How does the "this" keyword in Javascript act within an object literal? [duplicate]

Solution 1:

Javascript is a late binding language. In fact, it is very late binding. Not only is this not bound during compile time, it is not even bound during runtime (as most other late binding languages do). In javascript, this is bound during call time.

The binding rules are quite different from most other OO languages which is why it seems to confuse a lot of people not familiar with javascript.

Basically, how and where you use this in the code does not affect how this behaves (it does not matter if it's a standalone function, an object literal etc.) what determines the value of this is how you call the function.

The rules are:

1 - When a function is called as a constructor, a new object is created and this is bound to that object. For example:

function Foo () {
    this.bar = 1; // when called with the new keyword
                  // this refers to the object just created
}
new Foo().bar;

2 - When called as an object method this refers to the object the method belongs to. Basically the name before the last dot. For example:

foo.bar = 1;
foo.baz = function () {
    alert(this.bar); // this refers to foo when called as foo.baz()
}
foo.baz();

3 - If used outside of any function or if a function is not called as a method this refers to the global object. The javascript spec doesn't give a name to the global object apart from saying that one exists but for browsers it is traditionally called window. For example:

bar = 1;
alert(this.bar); // this refers to the global object
foo = {
    bar: this.bar // also global object
}
function foofoo () {
    alert(this.bar); // also refers to the global object
}
foofoo();

4 - In an event handler (such as onclick etc.) this refers to the DOM element that triggered the event. Or for events not associated with the DOM like setTimeout or XMLHTTPRequest, this refers to the global object. For example:

foo.bar = 1;
foo.baz = function () {
    alert(this.bar); // this would normally be foo but if this
                     // function is assigned to an event it would
                     // point to the element that triggered the event
}
somediv.bar = 2;
somediv.onclick = foo.baz; // clicking on somedive alerts 2 instead of 1

5 - Finally, when a function is called using either the call() or apply() methods this can be reassigned to anything whatsoever (google "mdn function.prototype.call"). In this way, any object in javascript can borrow/steal another objects' methods. For example:

cat = {
    type: "cat",
    explain: function () {
        return "I am a " + this.type;
    }
}
dog = {
    type: "dog"
}
cat.explain.call(dog); // returns "I am a dog"

With Function.bind() in modern javascript implementations we now have another rule:

6 - Functions can also explicitly bind this to an object using the bind() method. The bind method returns a new instance of the function where this is bound to the argument passed to bind. For example:

function explain () {
    return "I am a " + this.type;
}
dog = {
    type: "dog"
}
var dog_explain = explain.bind(dog);
dog_explain(); // returns "I am a dog"

ECMAscript 5 introduced strict mode which changes the meaning of this in functions that isn't called as a method or called with call or apply so we have to add a new rule:

7 - When in strict mode, this isn't allowed to refer to the global object (window in browsers). So when a function is not called as a method or this isn't bound to anything manually via call or apply or bind then this becomes undefined:

"use strict";
function foo () {
    return this;
}
foo(); // returns undefined instead of the global object

ECMAscript 6 introduced arrow functions. Arrow functions change how this behaves by binding early.
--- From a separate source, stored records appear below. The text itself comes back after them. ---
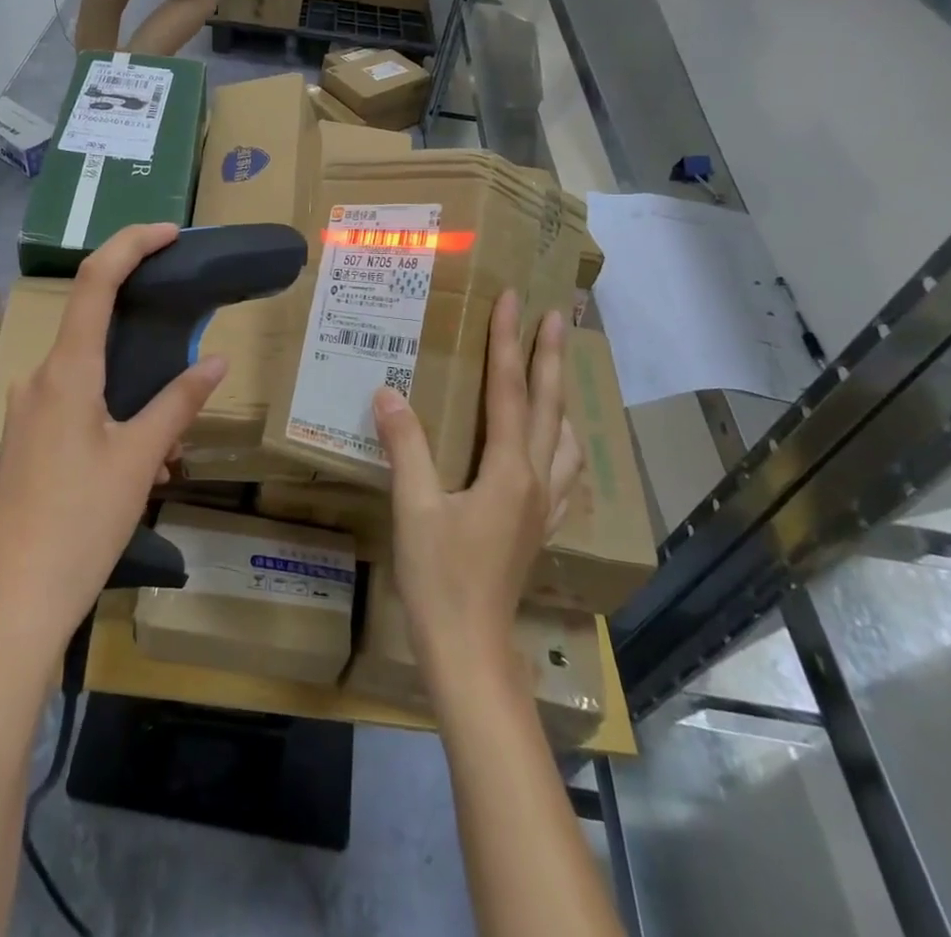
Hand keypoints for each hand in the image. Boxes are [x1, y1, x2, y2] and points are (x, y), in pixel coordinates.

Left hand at [0, 224, 226, 657]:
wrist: (11, 604)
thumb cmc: (80, 525)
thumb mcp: (140, 460)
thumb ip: (178, 403)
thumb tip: (218, 362)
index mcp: (67, 371)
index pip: (97, 281)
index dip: (132, 244)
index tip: (170, 232)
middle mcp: (39, 379)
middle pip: (95, 329)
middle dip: (144, 338)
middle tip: (187, 364)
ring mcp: (26, 411)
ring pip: (89, 376)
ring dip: (133, 393)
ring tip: (168, 450)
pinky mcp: (25, 441)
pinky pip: (74, 407)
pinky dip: (112, 417)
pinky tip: (138, 467)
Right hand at [374, 292, 579, 680]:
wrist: (470, 651)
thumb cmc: (440, 579)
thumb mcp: (414, 507)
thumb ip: (406, 446)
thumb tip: (387, 393)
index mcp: (509, 470)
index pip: (510, 390)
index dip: (509, 342)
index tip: (515, 300)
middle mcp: (536, 481)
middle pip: (548, 406)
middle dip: (550, 356)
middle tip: (559, 315)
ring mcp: (542, 507)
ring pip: (562, 438)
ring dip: (561, 396)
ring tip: (557, 370)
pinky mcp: (537, 528)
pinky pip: (561, 472)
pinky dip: (561, 443)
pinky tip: (554, 446)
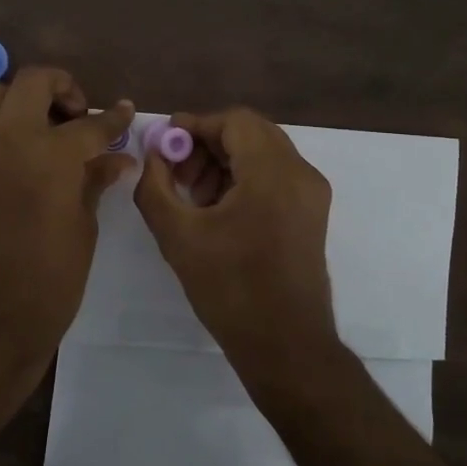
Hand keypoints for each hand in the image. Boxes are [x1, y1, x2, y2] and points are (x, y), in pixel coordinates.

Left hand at [0, 67, 133, 381]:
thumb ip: (94, 183)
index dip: (113, 119)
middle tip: (79, 116)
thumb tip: (116, 159)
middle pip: (33, 82)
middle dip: (63, 88)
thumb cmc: (46, 286)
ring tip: (43, 127)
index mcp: (47, 156)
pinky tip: (16, 150)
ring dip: (22, 98)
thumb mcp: (82, 232)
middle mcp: (5, 140)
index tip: (125, 112)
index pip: (88, 124)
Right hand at [133, 107, 339, 374]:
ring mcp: (311, 194)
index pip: (234, 121)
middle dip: (208, 144)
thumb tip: (154, 155)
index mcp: (272, 172)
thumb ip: (155, 186)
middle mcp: (300, 173)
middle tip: (175, 171)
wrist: (285, 345)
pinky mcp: (312, 214)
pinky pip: (275, 176)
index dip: (195, 125)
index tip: (164, 145)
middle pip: (250, 133)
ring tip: (192, 195)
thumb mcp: (178, 235)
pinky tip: (217, 209)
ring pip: (263, 153)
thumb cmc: (230, 288)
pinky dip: (244, 179)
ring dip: (225, 161)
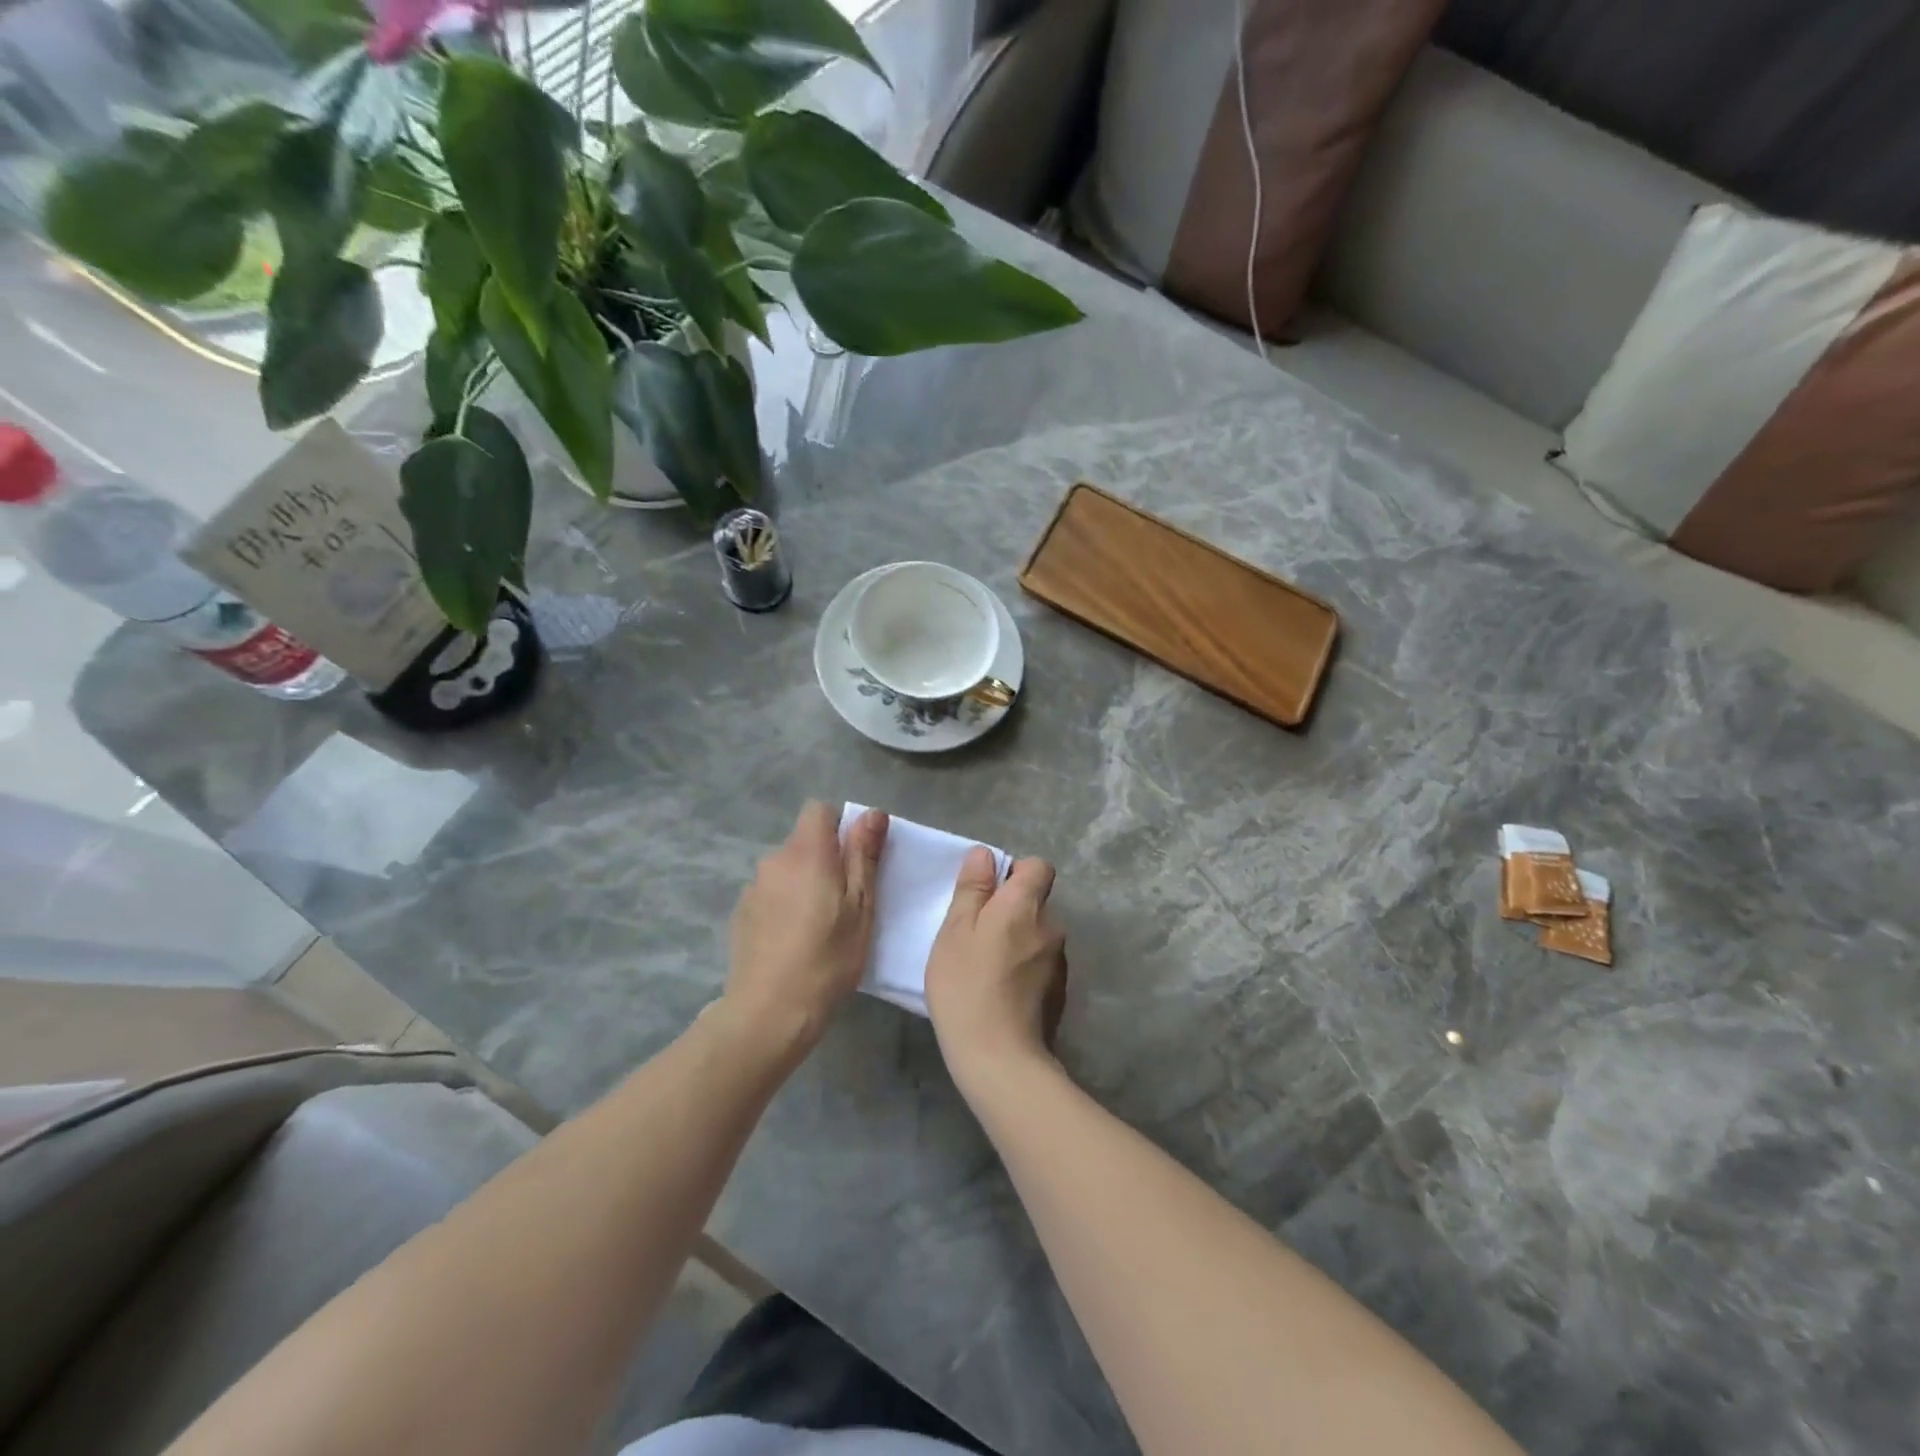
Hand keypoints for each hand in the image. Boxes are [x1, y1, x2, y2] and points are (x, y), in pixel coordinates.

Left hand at [724, 802, 887, 1053]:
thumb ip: (864, 855)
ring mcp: (753, 887)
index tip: (854, 860)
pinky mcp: (741, 913)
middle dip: (825, 859)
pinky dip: (784, 904)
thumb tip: (872, 813)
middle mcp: (774, 860)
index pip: (819, 810)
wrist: (769, 1011)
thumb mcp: (861, 907)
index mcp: (806, 853)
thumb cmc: (828, 957)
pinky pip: (770, 893)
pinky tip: (792, 939)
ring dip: (803, 883)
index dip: (840, 826)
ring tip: (817, 925)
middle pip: (803, 841)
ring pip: (787, 869)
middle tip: (845, 901)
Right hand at [924, 848, 1067, 1092]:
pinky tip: (1000, 992)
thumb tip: (984, 855)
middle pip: (1035, 902)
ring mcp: (1059, 961)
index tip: (988, 893)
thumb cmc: (966, 986)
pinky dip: (1024, 968)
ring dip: (1017, 940)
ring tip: (984, 968)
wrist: (1000, 1058)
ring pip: (1037, 934)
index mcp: (1026, 905)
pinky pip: (1040, 963)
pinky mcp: (1059, 991)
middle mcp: (1051, 926)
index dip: (1014, 872)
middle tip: (974, 935)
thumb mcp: (955, 931)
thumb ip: (972, 889)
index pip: (1038, 867)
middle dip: (1010, 910)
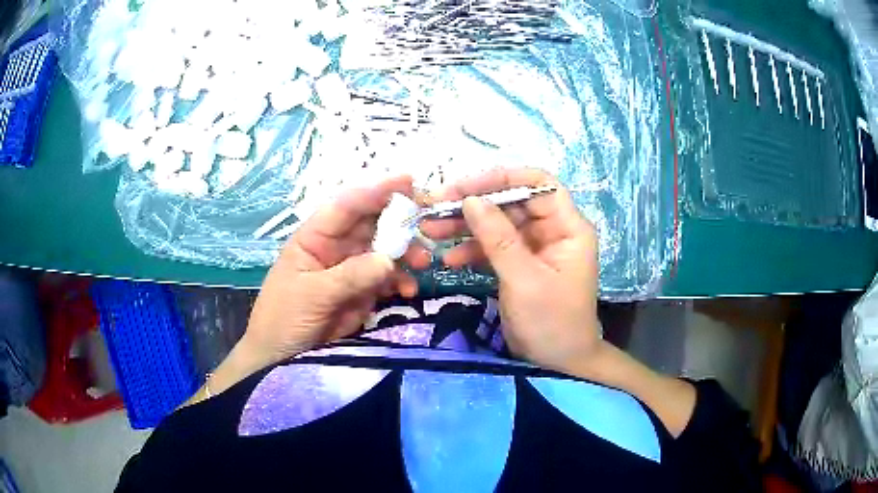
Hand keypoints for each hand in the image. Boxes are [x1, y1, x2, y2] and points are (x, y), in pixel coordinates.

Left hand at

8 - In arrow functions, this is bound at the time the function is declared. So this in the following code:

var x = () => {return this};

behaves as if the function is declared like the following code:

var x = function () {return this}.bind(this);

Note that since the this in arrow functions are bound at the time the function is declared you can't use arrow functions if you want to use inheritance. That's because the this in the function will always point to the parent object and will never point to the child object. That means that the only way to make inheritance work with arrow function is to override all arrow functions from the parent object.

Solution 2:

I think you may be missing a key difference between functions and object literals:

The body of a function is not evaluated until the function is called.

That means the value of this depends on how the function is called. If it's called as a method on an object (e.g. someObj.someFunc()), then this will point to that object within the function body. If it's called as a standalone function (someFunc()). them the code in the body will inherit whatever this is in the caller's environment. But either way, the value of this at the time the function is defined doesn't matter at all.

Whereas an object literal is just an expression; if this appears, and it's not inside a function body contained within the literal, it's just going to be the value of this at the point in the code where that expression appears.

Solution 3:

In Javascript, only function calls establish a new this context. When you call foo.bar(), within the bar function, this will be bound to foo; when you call foo(), inside it this will be bound to window. An object literal constructor is not a method call, so it does not affect this in any way; it will still refer to whatever it was referring to outside of the object literal.